Fauzi était le seul marié à une seule femme, même si personne n'avait l'ombre d'un doute que ce type formidable pourrait réussir à rendre heureuses encore une centaine de femmes.

Un peu plus de deux semaines après Yom Kippour, Fauzi appelait de nouveau. L'argent avait été transféré comme il faut, et ce qu'il en restait après la commission de l'Autorité palestinienne avait été réparti entre les travailleurs. Mais en attendant, Fauzi m’a dit que son toit avait été endommagé par un obus. Par miracle il n’y avait personne dans la maison, mais tout son salaire était allé dans les réparations et il n'avait donc plus d'argent, même pour la farine. Il m'a demandé si le travail était encore le sien. Dans un élan humanitaire, je lui ai dit que le travail était à lui. Nous nous sommes mis d’accord sur un nouveau contrat par téléphone et je lui ai envoyé une avance. Quelques semaines plus tard, son téléphone cellulaire a été coupé. Un an et demi est passé depuis, peut-être un peu plus. Nous avons fait quelques-uns des travaux nous-mêmes, ma femme et moi, et j’ai abandonné certains d'entre eux.
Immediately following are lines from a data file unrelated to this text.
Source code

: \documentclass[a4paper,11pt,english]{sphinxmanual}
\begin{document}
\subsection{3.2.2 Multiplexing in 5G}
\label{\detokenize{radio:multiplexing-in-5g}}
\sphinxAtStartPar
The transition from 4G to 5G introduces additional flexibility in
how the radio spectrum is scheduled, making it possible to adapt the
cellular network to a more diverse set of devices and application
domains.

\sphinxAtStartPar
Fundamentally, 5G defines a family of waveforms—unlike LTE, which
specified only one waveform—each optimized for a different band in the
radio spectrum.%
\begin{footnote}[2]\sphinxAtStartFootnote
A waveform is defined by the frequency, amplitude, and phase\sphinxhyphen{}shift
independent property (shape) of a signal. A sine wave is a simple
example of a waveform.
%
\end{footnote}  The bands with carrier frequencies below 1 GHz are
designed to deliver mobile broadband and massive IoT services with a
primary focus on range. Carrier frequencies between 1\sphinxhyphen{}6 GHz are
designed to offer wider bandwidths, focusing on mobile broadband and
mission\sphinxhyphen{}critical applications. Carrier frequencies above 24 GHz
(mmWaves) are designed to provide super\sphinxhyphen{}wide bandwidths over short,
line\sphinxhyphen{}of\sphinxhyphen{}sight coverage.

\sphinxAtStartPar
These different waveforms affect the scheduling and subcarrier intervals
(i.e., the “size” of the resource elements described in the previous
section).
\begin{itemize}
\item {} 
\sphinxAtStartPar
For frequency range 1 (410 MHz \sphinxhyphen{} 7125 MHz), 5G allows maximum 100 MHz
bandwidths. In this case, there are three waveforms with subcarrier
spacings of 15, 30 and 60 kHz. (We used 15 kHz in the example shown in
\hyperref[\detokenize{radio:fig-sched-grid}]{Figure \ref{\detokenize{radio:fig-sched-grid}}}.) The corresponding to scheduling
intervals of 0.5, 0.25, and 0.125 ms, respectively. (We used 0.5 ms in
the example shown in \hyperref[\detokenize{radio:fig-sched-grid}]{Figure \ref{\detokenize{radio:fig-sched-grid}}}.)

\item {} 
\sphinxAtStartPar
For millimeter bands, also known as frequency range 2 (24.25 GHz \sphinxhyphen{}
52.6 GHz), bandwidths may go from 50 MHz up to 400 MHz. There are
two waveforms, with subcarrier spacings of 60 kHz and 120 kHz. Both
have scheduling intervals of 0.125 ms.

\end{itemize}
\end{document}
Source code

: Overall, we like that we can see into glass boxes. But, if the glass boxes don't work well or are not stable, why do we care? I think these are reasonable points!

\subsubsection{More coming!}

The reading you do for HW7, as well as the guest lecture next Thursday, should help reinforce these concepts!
Fauzi me doit encore quelques semaines de travail. Le travail l’attend toujours.


Notes
1. Ce texte a été publié par : Zvi Efrat (éditeur), “Le trouble de personnalité borderline”, le catalogue de présentation d'Israël à la Biennale d'architecture de Venise, 2002
2. La photo avec le tigre (la maison à l'arrière, dans le centre de la photo, à côté du palmier) a été prise par Gila Kaplan et a été reproduite sur la couverture du catalogue de "Darom" (Sud), une série de fiction en Hébreu éditée par Haim Pesah pour Babel. Les autres photos ont été prises par Orna Marton et moi-même.
3. Après la publication de ce texte, en 2003 ou 2004, Fauzi réussi à passer le checkpoint et a travaillé pendant deux jours de plus. Je ne lui ai rien dit sur le texte, ni à Haider, qui m'a rendu visite quelques mois plus tard. J'ai parlé quelques fois avec Fauzi au téléphone. Il m'a dit que sa fille avait un problème médical grave. Je lui ai transféré encore une avance. Avec le temps, ses moyens de communiquer se sont progressivement détériorés (et mes moyens de paiement aussi). Puis, en 2005, 2006, son téléphone a été coupé. Je n'ai plus entendu parler de lui depuis.